(Records from a data collection)
▬▬▬
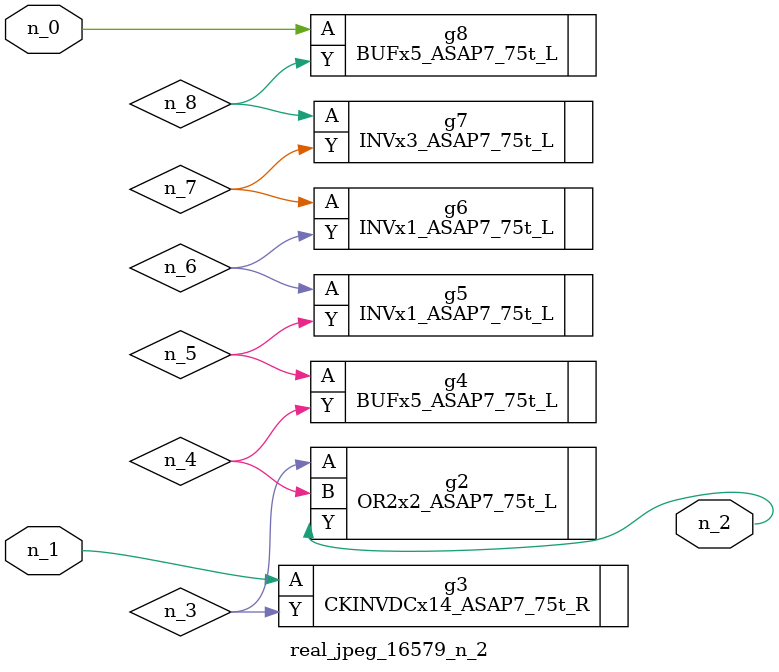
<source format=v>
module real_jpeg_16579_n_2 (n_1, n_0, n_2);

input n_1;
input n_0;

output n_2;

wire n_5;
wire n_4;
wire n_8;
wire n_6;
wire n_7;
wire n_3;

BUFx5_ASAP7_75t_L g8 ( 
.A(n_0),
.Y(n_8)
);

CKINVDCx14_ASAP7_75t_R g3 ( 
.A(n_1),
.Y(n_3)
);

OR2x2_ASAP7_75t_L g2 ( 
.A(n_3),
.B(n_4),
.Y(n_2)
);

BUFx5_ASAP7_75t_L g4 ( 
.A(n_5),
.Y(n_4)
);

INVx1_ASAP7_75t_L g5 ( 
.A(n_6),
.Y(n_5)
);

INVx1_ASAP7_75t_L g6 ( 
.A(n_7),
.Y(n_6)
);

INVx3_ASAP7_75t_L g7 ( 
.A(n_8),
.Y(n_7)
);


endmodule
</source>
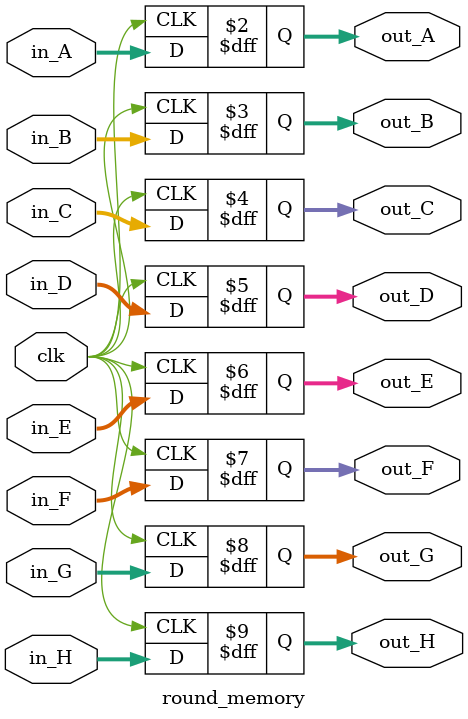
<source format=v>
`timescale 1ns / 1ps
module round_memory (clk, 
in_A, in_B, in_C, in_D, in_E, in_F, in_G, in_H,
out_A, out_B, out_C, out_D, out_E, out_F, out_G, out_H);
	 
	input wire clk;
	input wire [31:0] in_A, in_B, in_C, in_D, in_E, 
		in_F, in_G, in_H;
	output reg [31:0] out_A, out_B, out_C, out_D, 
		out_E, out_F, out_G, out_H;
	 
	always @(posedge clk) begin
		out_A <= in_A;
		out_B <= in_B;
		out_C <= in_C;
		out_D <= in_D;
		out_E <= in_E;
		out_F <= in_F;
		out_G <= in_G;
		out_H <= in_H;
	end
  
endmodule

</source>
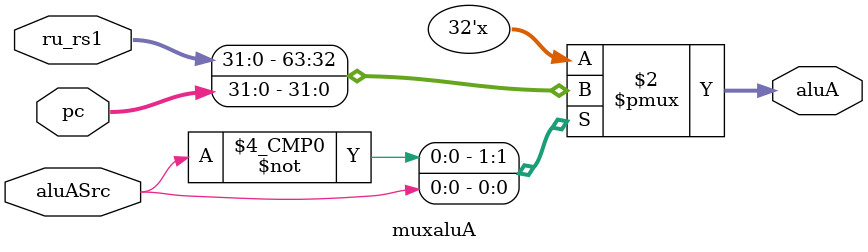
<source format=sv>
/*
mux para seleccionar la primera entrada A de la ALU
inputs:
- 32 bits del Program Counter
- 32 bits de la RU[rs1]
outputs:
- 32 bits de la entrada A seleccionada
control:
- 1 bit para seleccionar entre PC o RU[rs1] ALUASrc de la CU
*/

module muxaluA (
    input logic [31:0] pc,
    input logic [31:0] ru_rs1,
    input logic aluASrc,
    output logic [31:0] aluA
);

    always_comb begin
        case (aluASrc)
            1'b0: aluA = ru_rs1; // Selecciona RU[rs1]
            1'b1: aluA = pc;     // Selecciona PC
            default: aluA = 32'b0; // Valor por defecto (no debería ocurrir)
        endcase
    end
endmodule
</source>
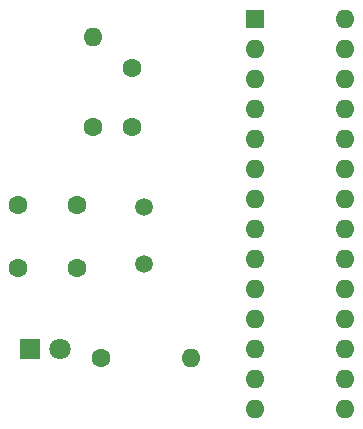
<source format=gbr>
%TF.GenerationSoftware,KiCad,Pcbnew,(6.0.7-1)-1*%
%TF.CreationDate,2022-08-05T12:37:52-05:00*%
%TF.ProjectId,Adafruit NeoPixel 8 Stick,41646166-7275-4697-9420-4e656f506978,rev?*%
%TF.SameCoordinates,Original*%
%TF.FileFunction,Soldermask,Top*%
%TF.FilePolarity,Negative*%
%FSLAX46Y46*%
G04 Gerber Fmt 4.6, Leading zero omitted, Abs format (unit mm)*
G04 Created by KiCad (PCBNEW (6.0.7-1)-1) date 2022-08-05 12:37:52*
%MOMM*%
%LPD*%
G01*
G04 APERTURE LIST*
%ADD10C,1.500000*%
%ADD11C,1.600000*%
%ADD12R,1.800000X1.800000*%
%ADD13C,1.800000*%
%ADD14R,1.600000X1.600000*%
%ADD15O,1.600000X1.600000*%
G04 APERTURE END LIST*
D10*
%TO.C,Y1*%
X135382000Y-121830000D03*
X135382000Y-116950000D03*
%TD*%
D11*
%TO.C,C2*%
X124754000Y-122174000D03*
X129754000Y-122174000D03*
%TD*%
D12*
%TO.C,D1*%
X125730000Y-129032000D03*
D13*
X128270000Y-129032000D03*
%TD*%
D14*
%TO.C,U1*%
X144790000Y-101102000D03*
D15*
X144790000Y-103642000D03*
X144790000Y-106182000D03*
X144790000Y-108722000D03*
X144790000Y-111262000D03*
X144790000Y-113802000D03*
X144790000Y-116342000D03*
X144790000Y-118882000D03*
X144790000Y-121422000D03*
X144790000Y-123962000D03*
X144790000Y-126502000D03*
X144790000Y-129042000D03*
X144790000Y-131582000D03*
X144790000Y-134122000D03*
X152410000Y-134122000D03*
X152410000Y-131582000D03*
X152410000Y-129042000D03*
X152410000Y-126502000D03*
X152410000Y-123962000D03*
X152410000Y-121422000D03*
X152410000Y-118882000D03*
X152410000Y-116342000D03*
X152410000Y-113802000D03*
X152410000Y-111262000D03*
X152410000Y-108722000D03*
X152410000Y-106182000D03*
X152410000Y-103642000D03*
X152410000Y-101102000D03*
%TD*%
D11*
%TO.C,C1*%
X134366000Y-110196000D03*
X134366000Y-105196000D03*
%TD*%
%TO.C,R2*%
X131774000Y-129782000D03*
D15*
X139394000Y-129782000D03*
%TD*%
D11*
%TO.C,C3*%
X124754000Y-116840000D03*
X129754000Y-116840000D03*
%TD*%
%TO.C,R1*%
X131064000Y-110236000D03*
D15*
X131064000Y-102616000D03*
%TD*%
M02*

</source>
▬▬▬
What is required:
Now reproduce all of the entries precisely, with no pictures in the copy.

Solution for this problem:
<source format=v>
module real_jpeg_16579_n_2 (n_1, n_0, n_2);

input n_1;
input n_0;

output n_2;

wire n_5;
wire n_4;
wire n_8;
wire n_6;
wire n_7;
wire n_3;

BUFx5_ASAP7_75t_L g8 ( 
.A(n_0),
.Y(n_8)
);

CKINVDCx14_ASAP7_75t_R g3 ( 
.A(n_1),
.Y(n_3)
);

OR2x2_ASAP7_75t_L g2 ( 
.A(n_3),
.B(n_4),
.Y(n_2)
);

BUFx5_ASAP7_75t_L g4 ( 
.A(n_5),
.Y(n_4)
);

INVx1_ASAP7_75t_L g5 ( 
.A(n_6),
.Y(n_5)
);

INVx1_ASAP7_75t_L g6 ( 
.A(n_7),
.Y(n_6)
);

INVx3_ASAP7_75t_L g7 ( 
.A(n_8),
.Y(n_7)
);


endmodule
</source>
<source format=v>
`timescale 1ns / 1ps
module round_memory (clk, 
in_A, in_B, in_C, in_D, in_E, in_F, in_G, in_H,
out_A, out_B, out_C, out_D, out_E, out_F, out_G, out_H);
	 
	input wire clk;
	input wire [31:0] in_A, in_B, in_C, in_D, in_E, 
		in_F, in_G, in_H;
	output reg [31:0] out_A, out_B, out_C, out_D, 
		out_E, out_F, out_G, out_H;
	 
	always @(posedge clk) begin
		out_A <= in_A;
		out_B <= in_B;
		out_C <= in_C;
		out_D <= in_D;
		out_E <= in_E;
		out_F <= in_F;
		out_G <= in_G;
		out_H <= in_H;
	end
  
endmodule

</source>
<source format=sv>
/*
mux para seleccionar la primera entrada A de la ALU
inputs:
- 32 bits del Program Counter
- 32 bits de la RU[rs1]
outputs:
- 32 bits de la entrada A seleccionada
control:
- 1 bit para seleccionar entre PC o RU[rs1] ALUASrc de la CU
*/

module muxaluA (
    input logic [31:0] pc,
    input logic [31:0] ru_rs1,
    input logic aluASrc,
    output logic [31:0] aluA
);

    always_comb begin
        case (aluASrc)
            1'b0: aluA = ru_rs1; // Selecciona RU[rs1]
            1'b1: aluA = pc;     // Selecciona PC
            default: aluA = 32'b0; // Valor por defecto (no debería ocurrir)
        endcase
    end
endmodule
</source>
<source format=gbr>
%TF.GenerationSoftware,KiCad,Pcbnew,(6.0.7-1)-1*%
%TF.CreationDate,2022-08-05T12:37:52-05:00*%
%TF.ProjectId,Adafruit NeoPixel 8 Stick,41646166-7275-4697-9420-4e656f506978,rev?*%
%TF.SameCoordinates,Original*%
%TF.FileFunction,Soldermask,Top*%
%TF.FilePolarity,Negative*%
%FSLAX46Y46*%
G04 Gerber Fmt 4.6, Leading zero omitted, Abs format (unit mm)*
G04 Created by KiCad (PCBNEW (6.0.7-1)-1) date 2022-08-05 12:37:52*
%MOMM*%
%LPD*%
G01*
G04 APERTURE LIST*
%ADD10C,1.500000*%
%ADD11C,1.600000*%
%ADD12R,1.800000X1.800000*%
%ADD13C,1.800000*%
%ADD14R,1.600000X1.600000*%
%ADD15O,1.600000X1.600000*%
G04 APERTURE END LIST*
D10*
%TO.C,Y1*%
X135382000Y-121830000D03*
X135382000Y-116950000D03*
%TD*%
D11*
%TO.C,C2*%
X124754000Y-122174000D03*
X129754000Y-122174000D03*
%TD*%
D12*
%TO.C,D1*%
X125730000Y-129032000D03*
D13*
X128270000Y-129032000D03*
%TD*%
D14*
%TO.C,U1*%
X144790000Y-101102000D03*
D15*
X144790000Y-103642000D03*
X144790000Y-106182000D03*
X144790000Y-108722000D03*
X144790000Y-111262000D03*
X144790000Y-113802000D03*
X144790000Y-116342000D03*
X144790000Y-118882000D03*
X144790000Y-121422000D03*
X144790000Y-123962000D03*
X144790000Y-126502000D03*
X144790000Y-129042000D03*
X144790000Y-131582000D03*
X144790000Y-134122000D03*
X152410000Y-134122000D03*
X152410000Y-131582000D03*
X152410000Y-129042000D03*
X152410000Y-126502000D03*
X152410000Y-123962000D03*
X152410000Y-121422000D03*
X152410000Y-118882000D03*
X152410000Y-116342000D03*
X152410000Y-113802000D03*
X152410000Y-111262000D03*
X152410000Y-108722000D03*
X152410000Y-106182000D03*
X152410000Y-103642000D03*
X152410000Y-101102000D03*
%TD*%
D11*
%TO.C,C1*%
X134366000Y-110196000D03*
X134366000Y-105196000D03*
%TD*%
%TO.C,R2*%
X131774000Y-129782000D03*
D15*
X139394000Y-129782000D03*
%TD*%
D11*
%TO.C,C3*%
X124754000Y-116840000D03*
X129754000Y-116840000D03*
%TD*%
%TO.C,R1*%
X131064000Y-110236000D03*
D15*
X131064000Y-102616000D03*
%TD*%
M02*

</source>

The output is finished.